- Theatrical release poster
- Directed by: Arthur Penn
- Written by: Penn Jillette Teller
- Produced by: Timothy Marx Arthur Penn
- Starring: Penn Jillette Teller Caitlin Clarke
- Cinematography: Jan Weincke
- Edited by: Jeffrey Wolf
- Music by: Paul Chihara
- Production company: Lorimar Film Entertainment
- Distributed by: Warner Bros.
- Release date: September 22, 1989;
- Running time: 89 minutes
- Country: United States
- Language: English
- Budget: $8 million

= Penn & Teller Get Killed =

1989 film by Arthur Penn

Penn & Teller Get Killed is a 1989 black comedy film directed by Arthur Penn, starring the magicians Penn & Teller, who play themselves in a satirical account of what the audience would perhaps imagine them doing in their daily lives. Most of the action involves Penn and Teller playing practical jokes on each other and Penn's girlfriend, Carlotta (Caitlin Clarke). The final joke, as the title implies, has serious consequences for all three. It was the last theatrical film directed by Arthur Penn, and received mostly negative reviews from critics.

== Plot ==
Penn and Teller appear on a television show where Penn jokingly comments that he wishes someone were trying to kill him. Soon after, the magicians are off to a scheduled show in Atlantic City. At the airport, a religious zealot mockingly confronts Penn about his comments from the television show the night before. Teller and Carlotta play a prank on Penn while going through security and Penn gets back at Teller by planting a toy gun on him while at the airport.

After exposing fraudulent psychic surgery to Carlotta's wealthy Uncle Ernesto, Penn and Teller are kidnapped by angry Filipinos wishing revenge for damaging their reputation. Immediately before being brutally tortured, the situation is revealed to Penn as a birthday prank played by Teller, Carlotta and Uncle Ernesto.

Soon after, while leaving the theatre from their nightly performance, someone opens fire on Penn, shooting him in the arm. Teller is accused of hiring an assassin as a joke, but as time goes on it becomes clear that Teller is not part of the joke. Teller purchases a gun for self-defense and femme fatale Officer MacNamara vows to keep Penn safe from snipers.

Officer MacNamara announces that a nameless villain, a supposed vehement Penn & Teller fan who dresses and acts like Penn, has been arrested. Penn and Teller get to tour his bizarre apartment turned Penn & Teller shrine. Teller innocuously disposes of his gun in a trashcan of the apartment. Shortly after MacNamara departs, Penn is stabbed in the stomach by an assailant on the street. Penn rushes off to the hospital where, once Teller is out of sight, he appears perfectly fine. Teller proceeds to pursue the would-be assassin in a peculiar chase scene back to the apartment.

The madman, dressed as Penn, forces Teller to enact a Penn & Teller routine with him, hanging in gravity boots in front of a camera. He then uses duct tape to secure the hapless Teller to the gravity boot rig. Officer MacNamara returns and the assassin leaves to finish off Penn. MacNamara confesses to Teller her contempt of Penn and Teller. The confused Teller is able to grab the gun from the wastebasket and threatens MacNamara with it. He hears a voice behind him and as the individual grabs him, he shoots the individual only to realize it's Penn, who appears to fall over dead.

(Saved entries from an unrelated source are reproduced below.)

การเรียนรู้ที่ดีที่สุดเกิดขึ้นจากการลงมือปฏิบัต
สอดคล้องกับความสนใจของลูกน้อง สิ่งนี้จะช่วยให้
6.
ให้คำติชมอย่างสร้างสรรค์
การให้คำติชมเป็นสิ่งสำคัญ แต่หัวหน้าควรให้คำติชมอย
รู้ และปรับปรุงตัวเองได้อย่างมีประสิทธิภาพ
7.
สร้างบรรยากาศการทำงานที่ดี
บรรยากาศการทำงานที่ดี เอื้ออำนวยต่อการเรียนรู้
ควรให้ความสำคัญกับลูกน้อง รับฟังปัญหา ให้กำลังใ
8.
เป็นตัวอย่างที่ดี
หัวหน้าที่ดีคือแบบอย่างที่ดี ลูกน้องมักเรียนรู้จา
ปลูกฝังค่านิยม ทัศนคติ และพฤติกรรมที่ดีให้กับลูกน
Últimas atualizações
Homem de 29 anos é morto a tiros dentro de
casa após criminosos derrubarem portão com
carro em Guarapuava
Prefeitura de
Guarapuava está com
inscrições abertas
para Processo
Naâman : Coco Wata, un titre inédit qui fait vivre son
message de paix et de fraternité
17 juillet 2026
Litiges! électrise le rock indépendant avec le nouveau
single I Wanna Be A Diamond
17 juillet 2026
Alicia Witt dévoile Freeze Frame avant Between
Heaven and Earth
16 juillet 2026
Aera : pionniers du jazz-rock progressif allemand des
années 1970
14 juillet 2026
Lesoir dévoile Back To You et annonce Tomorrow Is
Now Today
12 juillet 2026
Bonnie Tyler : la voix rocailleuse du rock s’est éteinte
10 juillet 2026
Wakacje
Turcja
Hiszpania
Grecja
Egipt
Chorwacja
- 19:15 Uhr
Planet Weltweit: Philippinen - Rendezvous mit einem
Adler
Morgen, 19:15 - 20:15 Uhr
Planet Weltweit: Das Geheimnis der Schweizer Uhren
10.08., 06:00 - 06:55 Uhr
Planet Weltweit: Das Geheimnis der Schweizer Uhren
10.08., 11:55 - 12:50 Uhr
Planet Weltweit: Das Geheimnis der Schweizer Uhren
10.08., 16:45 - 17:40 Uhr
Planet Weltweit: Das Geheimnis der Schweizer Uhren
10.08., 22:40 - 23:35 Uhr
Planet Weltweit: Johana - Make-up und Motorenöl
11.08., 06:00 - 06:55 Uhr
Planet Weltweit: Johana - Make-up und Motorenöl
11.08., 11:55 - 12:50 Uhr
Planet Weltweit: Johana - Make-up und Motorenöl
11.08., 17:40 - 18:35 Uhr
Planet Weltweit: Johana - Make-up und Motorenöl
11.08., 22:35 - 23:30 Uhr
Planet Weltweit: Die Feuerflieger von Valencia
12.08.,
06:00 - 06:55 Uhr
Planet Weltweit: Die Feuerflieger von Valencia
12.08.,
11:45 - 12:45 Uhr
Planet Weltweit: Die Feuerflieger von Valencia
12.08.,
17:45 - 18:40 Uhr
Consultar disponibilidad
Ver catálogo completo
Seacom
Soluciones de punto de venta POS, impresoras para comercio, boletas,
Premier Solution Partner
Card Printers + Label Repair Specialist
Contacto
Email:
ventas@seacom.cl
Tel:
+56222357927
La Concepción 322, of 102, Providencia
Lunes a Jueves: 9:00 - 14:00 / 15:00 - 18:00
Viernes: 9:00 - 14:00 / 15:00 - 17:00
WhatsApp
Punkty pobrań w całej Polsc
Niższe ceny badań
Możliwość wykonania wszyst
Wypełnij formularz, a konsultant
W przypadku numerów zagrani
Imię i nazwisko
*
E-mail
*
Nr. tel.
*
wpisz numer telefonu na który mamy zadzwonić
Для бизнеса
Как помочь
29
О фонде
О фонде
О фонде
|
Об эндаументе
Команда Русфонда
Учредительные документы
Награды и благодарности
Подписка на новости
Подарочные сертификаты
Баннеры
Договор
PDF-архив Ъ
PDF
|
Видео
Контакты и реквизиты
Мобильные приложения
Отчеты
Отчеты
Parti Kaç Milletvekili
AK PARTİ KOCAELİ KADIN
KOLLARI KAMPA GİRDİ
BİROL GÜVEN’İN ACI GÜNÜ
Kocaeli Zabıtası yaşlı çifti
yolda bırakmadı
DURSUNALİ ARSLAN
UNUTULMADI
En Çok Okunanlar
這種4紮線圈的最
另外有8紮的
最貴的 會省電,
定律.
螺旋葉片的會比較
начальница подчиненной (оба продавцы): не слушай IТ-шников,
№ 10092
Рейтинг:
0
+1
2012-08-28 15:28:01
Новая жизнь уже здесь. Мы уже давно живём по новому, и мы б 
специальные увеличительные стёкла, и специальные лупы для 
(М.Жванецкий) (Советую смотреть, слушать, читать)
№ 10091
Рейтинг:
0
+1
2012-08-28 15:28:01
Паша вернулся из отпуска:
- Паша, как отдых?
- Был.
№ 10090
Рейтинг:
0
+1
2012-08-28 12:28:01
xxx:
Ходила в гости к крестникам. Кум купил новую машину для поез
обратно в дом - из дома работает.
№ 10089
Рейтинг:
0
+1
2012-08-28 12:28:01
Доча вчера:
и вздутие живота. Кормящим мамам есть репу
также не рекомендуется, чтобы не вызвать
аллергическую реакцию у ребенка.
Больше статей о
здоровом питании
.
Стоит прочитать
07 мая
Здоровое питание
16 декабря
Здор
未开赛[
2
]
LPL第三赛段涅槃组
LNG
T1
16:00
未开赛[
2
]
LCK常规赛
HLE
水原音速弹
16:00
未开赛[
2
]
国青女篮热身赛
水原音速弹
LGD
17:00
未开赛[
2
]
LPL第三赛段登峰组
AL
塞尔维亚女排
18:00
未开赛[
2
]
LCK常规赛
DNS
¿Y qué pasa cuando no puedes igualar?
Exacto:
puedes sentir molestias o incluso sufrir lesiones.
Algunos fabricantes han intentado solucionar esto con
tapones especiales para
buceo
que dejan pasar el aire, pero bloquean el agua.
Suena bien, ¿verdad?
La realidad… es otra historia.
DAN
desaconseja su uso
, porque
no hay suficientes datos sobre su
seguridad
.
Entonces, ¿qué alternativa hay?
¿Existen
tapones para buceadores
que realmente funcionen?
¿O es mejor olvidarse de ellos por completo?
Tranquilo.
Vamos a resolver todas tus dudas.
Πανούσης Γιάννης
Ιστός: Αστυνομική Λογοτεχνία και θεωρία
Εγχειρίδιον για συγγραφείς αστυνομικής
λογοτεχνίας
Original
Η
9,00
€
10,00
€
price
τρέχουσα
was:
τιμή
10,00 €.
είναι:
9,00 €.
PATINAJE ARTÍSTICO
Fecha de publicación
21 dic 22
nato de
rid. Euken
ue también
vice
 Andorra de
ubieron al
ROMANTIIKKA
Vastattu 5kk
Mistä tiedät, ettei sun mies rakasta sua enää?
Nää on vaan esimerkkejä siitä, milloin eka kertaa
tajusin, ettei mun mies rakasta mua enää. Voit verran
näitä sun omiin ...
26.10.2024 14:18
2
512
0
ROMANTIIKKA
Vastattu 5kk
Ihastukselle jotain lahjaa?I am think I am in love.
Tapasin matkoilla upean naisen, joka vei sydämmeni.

MacNamara laughs, thinking that it's a new joke. She then reveals herself as Carlotta. The implications of what has just happened suddenly catch up with them: The whole event had been a joke on Teller who turned everything around on the players. Teller, breaking silence for the first time, immediately thinks they switched the gun for a replica, but then realizes the gun he was holding is real and he just killed his partner. Teller turns the gun on himself.

Carlotta, stricken with grief, throws herself out the window. Upon returning to his apartment and finding everyone dead, the "hired assassin", realizing he'll certainly be implicated in the deaths, shoots himself. Others who come into the apartment and find the carnage shoot themselves. Gunshots are heard in the distance, while the Bee Gees song "I Started a Joke" plays in the background. In a voice-over, Penn explains this is the definitive end of it all.

== Cast ==
- Penn Jillette as himself
- Teller as himself
- Caitlin Clarke as Carlotta
- Celia McGuire as Officer McNamara
- David Patrick Kelly as The Fan
- Leonardo Cimino as Ernesto
- Bill Randolph as Floor Director
- Jon Cryer as Frat Boy
- Christopher Durang as Jesus Freak
- Tom Sizemore as Mugger
- James Randi as Rope Holder

== Reception ==
Quentin Tarantino has said that this film exemplifies the poor quality of directors' final movies.